» SOURCE DATA:
********************
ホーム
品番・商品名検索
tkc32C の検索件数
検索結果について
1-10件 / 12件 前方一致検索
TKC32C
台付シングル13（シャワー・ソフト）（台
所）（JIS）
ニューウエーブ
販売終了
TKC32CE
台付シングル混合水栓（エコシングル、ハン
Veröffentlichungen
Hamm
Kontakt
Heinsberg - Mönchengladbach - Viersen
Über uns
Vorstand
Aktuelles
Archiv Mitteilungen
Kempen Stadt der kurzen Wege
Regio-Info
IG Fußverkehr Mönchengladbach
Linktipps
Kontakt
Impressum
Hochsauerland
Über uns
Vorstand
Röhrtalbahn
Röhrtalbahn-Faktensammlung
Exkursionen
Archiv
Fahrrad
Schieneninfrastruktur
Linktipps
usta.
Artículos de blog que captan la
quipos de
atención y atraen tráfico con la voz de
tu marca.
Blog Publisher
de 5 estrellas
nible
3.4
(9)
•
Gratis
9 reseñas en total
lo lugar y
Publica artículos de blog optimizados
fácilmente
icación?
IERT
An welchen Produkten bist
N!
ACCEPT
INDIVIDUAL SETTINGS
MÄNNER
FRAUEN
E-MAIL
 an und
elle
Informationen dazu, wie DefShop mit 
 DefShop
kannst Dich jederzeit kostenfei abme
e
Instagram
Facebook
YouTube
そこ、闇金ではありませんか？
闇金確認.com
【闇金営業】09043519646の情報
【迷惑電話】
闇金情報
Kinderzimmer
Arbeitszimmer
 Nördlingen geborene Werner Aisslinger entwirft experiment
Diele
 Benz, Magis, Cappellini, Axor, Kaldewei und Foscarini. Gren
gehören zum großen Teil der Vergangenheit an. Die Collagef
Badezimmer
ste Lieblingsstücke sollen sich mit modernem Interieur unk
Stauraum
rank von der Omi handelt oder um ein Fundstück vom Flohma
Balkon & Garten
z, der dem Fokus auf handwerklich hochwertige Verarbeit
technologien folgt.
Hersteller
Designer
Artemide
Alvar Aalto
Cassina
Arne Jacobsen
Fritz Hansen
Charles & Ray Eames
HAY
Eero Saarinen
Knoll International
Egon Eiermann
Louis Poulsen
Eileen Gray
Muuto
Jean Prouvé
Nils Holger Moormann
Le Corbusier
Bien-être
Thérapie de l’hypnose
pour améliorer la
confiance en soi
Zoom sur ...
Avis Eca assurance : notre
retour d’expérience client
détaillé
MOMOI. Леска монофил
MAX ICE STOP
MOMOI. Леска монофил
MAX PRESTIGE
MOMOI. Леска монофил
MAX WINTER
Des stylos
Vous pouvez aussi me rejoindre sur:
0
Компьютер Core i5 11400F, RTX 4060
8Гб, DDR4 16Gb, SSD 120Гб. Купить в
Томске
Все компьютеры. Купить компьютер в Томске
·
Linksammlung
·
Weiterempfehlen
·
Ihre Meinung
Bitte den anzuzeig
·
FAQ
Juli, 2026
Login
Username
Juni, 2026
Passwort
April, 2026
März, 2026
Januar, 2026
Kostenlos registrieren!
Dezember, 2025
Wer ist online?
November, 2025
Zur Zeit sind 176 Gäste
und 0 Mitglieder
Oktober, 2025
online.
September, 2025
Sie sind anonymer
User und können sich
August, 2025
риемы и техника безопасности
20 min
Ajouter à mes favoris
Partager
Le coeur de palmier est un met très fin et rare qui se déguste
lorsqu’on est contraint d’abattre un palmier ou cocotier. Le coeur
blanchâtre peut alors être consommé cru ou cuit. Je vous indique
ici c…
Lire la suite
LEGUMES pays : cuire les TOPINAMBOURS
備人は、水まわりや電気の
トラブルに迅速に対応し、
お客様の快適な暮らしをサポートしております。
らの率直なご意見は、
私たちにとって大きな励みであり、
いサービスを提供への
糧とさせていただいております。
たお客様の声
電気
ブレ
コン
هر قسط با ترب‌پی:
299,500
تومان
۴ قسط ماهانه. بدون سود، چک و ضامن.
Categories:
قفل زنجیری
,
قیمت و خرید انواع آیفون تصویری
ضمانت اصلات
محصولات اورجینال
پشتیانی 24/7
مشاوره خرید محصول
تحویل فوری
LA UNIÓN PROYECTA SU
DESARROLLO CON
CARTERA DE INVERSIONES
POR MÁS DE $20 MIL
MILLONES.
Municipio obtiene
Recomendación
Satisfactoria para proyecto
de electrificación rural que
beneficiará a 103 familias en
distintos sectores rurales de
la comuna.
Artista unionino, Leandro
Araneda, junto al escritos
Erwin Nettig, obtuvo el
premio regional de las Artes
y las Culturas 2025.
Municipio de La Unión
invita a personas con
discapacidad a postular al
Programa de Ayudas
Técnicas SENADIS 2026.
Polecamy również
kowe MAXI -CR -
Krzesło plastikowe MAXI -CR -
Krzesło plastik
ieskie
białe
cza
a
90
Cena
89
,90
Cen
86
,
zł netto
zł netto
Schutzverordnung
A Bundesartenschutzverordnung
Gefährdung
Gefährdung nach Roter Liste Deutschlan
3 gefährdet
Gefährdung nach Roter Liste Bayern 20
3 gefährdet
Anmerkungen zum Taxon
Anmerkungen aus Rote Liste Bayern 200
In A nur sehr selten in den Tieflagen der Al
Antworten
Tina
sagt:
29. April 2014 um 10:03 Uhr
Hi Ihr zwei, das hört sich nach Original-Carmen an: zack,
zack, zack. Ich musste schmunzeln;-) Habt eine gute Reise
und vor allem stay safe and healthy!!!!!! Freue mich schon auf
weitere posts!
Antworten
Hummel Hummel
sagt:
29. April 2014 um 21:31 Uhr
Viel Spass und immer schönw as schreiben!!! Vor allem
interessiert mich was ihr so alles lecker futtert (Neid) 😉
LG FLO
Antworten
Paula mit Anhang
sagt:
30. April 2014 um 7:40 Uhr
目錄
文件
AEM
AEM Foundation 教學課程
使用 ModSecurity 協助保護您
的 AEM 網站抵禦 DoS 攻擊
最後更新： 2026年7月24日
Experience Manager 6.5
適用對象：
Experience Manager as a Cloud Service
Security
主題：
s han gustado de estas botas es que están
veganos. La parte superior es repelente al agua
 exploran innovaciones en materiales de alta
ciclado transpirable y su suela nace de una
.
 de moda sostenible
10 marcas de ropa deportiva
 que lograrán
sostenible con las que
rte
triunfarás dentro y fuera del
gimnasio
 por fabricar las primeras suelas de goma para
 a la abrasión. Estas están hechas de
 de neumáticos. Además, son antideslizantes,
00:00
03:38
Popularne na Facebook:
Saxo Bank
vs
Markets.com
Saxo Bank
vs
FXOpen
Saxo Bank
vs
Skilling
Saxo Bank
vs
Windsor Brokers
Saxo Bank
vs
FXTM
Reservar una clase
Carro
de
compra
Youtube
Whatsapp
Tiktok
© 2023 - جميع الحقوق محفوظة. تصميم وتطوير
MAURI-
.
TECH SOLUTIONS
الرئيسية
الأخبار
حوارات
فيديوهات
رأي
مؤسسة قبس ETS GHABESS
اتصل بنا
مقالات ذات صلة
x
********************
» TASK TO CARRY OUT: Exactly as they stand above, retype all of the records.

» EXERCISE SOLUTION:
ホーム
品番・商品名検索
tkc32C の検索件数
検索結果について
1-10件 / 12件 前方一致検索
TKC32C
台付シングル13（シャワー・ソフト）（台
所）（JIS）
ニューウエーブ
販売終了
TKC32CE
台付シングル混合水栓（エコシングル、ハン
Veröffentlichungen
Hamm
Kontakt
Heinsberg - Mönchengladbach - Viersen
Über uns
Vorstand
Aktuelles
Archiv Mitteilungen
Kempen Stadt der kurzen Wege
Regio-Info
IG Fußverkehr Mönchengladbach
Linktipps
Kontakt
Impressum
Hochsauerland
Über uns
Vorstand
Röhrtalbahn
Röhrtalbahn-Faktensammlung
Exkursionen
Archiv
Fahrrad
Schieneninfrastruktur
Linktipps
usta.
Artículos de blog que captan la
quipos de
atención y atraen tráfico con la voz de
tu marca.
Blog Publisher
de 5 estrellas
nible
3.4
(9)
•
Gratis
9 reseñas en total
lo lugar y
Publica artículos de blog optimizados
fácilmente
icación?
IERT
An welchen Produkten bist
N!
ACCEPT
INDIVIDUAL SETTINGS
MÄNNER
FRAUEN
E-MAIL
 an und
elle
Informationen dazu, wie DefShop mit 
 DefShop
kannst Dich jederzeit kostenfei abme
e
Instagram
Facebook
YouTube
そこ、闇金ではありませんか？
闇金確認.com
【闇金営業】09043519646の情報
【迷惑電話】
闇金情報
Kinderzimmer
Arbeitszimmer
 Nördlingen geborene Werner Aisslinger entwirft experiment
Diele
 Benz, Magis, Cappellini, Axor, Kaldewei und Foscarini. Gren
gehören zum großen Teil der Vergangenheit an. Die Collagef
Badezimmer
ste Lieblingsstücke sollen sich mit modernem Interieur unk
Stauraum
rank von der Omi handelt oder um ein Fundstück vom Flohma
Balkon & Garten
z, der dem Fokus auf handwerklich hochwertige Verarbeit
technologien folgt.
Hersteller
Designer
Artemide
Alvar Aalto
Cassina
Arne Jacobsen
Fritz Hansen
Charles & Ray Eames
HAY
Eero Saarinen
Knoll International
Egon Eiermann
Louis Poulsen
Eileen Gray
Muuto
Jean Prouvé
Nils Holger Moormann
Le Corbusier
Bien-être
Thérapie de l’hypnose
pour améliorer la
confiance en soi
Zoom sur ...
Avis Eca assurance : notre
retour d’expérience client
détaillé
MOMOI. Леска монофил
MAX ICE STOP
MOMOI. Леска монофил
MAX PRESTIGE
MOMOI. Леска монофил
MAX WINTER
Des stylos
Vous pouvez aussi me rejoindre sur:
0
Компьютер Core i5 11400F, RTX 4060
8Гб, DDR4 16Gb, SSD 120Гб. Купить в
Томске
Все компьютеры. Купить компьютер в Томске
·
Linksammlung
·
Weiterempfehlen
·
Ihre Meinung
Bitte den anzuzeig
·
FAQ
Juli, 2026
Login
Username
Juni, 2026
Passwort
April, 2026
März, 2026
Januar, 2026
Kostenlos registrieren!
Dezember, 2025
Wer ist online?
November, 2025
Zur Zeit sind 176 Gäste
und 0 Mitglieder
Oktober, 2025
online.
September, 2025
Sie sind anonymer
User und können sich
August, 2025
риемы и техника безопасности
20 min
Ajouter à mes favoris
Partager
Le coeur de palmier est un met très fin et rare qui se déguste
lorsqu’on est contraint d’abattre un palmier ou cocotier. Le coeur
blanchâtre peut alors être consommé cru ou cuit. Je vous indique
ici c…
Lire la suite
LEGUMES pays : cuire les TOPINAMBOURS
備人は、水まわりや電気の
トラブルに迅速に対応し、
お客様の快適な暮らしをサポートしております。
らの率直なご意見は、
私たちにとって大きな励みであり、
いサービスを提供への
糧とさせていただいております。
たお客様の声
電気
ブレ
コン
هر قسط با ترب‌پی:
299,500
تومان
۴ قسط ماهانه. بدون سود، چک و ضامن.
Categories:
قفل زنجیری
,
قیمت و خرید انواع آیفون تصویری
ضمانت اصلات
محصولات اورجینال
پشتیانی 24/7
مشاوره خرید محصول
تحویل فوری
LA UNIÓN PROYECTA SU
DESARROLLO CON
CARTERA DE INVERSIONES
POR MÁS DE $20 MIL
MILLONES.
Municipio obtiene
Recomendación
Satisfactoria para proyecto
de electrificación rural que
beneficiará a 103 familias en
distintos sectores rurales de
la comuna.
Artista unionino, Leandro
Araneda, junto al escritos
Erwin Nettig, obtuvo el
premio regional de las Artes
y las Culturas 2025.
Municipio de La Unión
invita a personas con
discapacidad a postular al
Programa de Ayudas
Técnicas SENADIS 2026.
Polecamy również
kowe MAXI -CR -
Krzesło plastikowe MAXI -CR -
Krzesło plastik
ieskie
białe
cza
a
90
Cena
89
,90
Cen
86
,
zł netto
zł netto
Schutzverordnung
A Bundesartenschutzverordnung
Gefährdung
Gefährdung nach Roter Liste Deutschlan
3 gefährdet
Gefährdung nach Roter Liste Bayern 20
3 gefährdet
Anmerkungen zum Taxon
Anmerkungen aus Rote Liste Bayern 200
In A nur sehr selten in den Tieflagen der Al
Antworten
Tina
sagt:
29. April 2014 um 10:03 Uhr
Hi Ihr zwei, das hört sich nach Original-Carmen an: zack,
zack, zack. Ich musste schmunzeln;-) Habt eine gute Reise
und vor allem stay safe and healthy!!!!!! Freue mich schon auf
weitere posts!
Antworten
Hummel Hummel
sagt:
29. April 2014 um 21:31 Uhr
Viel Spass und immer schönw as schreiben!!! Vor allem
interessiert mich was ihr so alles lecker futtert (Neid) 😉
LG FLO
Antworten
Paula mit Anhang
sagt:
30. April 2014 um 7:40 Uhr
目錄
文件
AEM
AEM Foundation 教學課程
使用 ModSecurity 協助保護您
的 AEM 網站抵禦 DoS 攻擊
最後更新： 2026年7月24日
Experience Manager 6.5
適用對象：
Experience Manager as a Cloud Service
Security
主題：
s han gustado de estas botas es que están
veganos. La parte superior es repelente al agua
 exploran innovaciones en materiales de alta
ciclado transpirable y su suela nace de una
.
 de moda sostenible
10 marcas de ropa deportiva
 que lograrán
sostenible con las que
rte
triunfarás dentro y fuera del
gimnasio
 por fabricar las primeras suelas de goma para
 a la abrasión. Estas están hechas de
 de neumáticos. Además, son antideslizantes,
00:00
03:38
Popularne na Facebook:
Saxo Bank
vs
Markets.com
Saxo Bank
vs
FXOpen
Saxo Bank
vs
Skilling
Saxo Bank
vs
Windsor Brokers
Saxo Bank
vs
FXTM
Reservar una clase
Carro
de
compra
Youtube
Whatsapp
Tiktok
© 2023 - جميع الحقوق محفوظة. تصميم وتطوير
MAURI-
.
TECH SOLUTIONS
الرئيسية
الأخبار
حوارات
فيديوهات
رأي
مؤسسة قبس ETS GHABESS
اتصل بنا
مقالات ذات صلة
x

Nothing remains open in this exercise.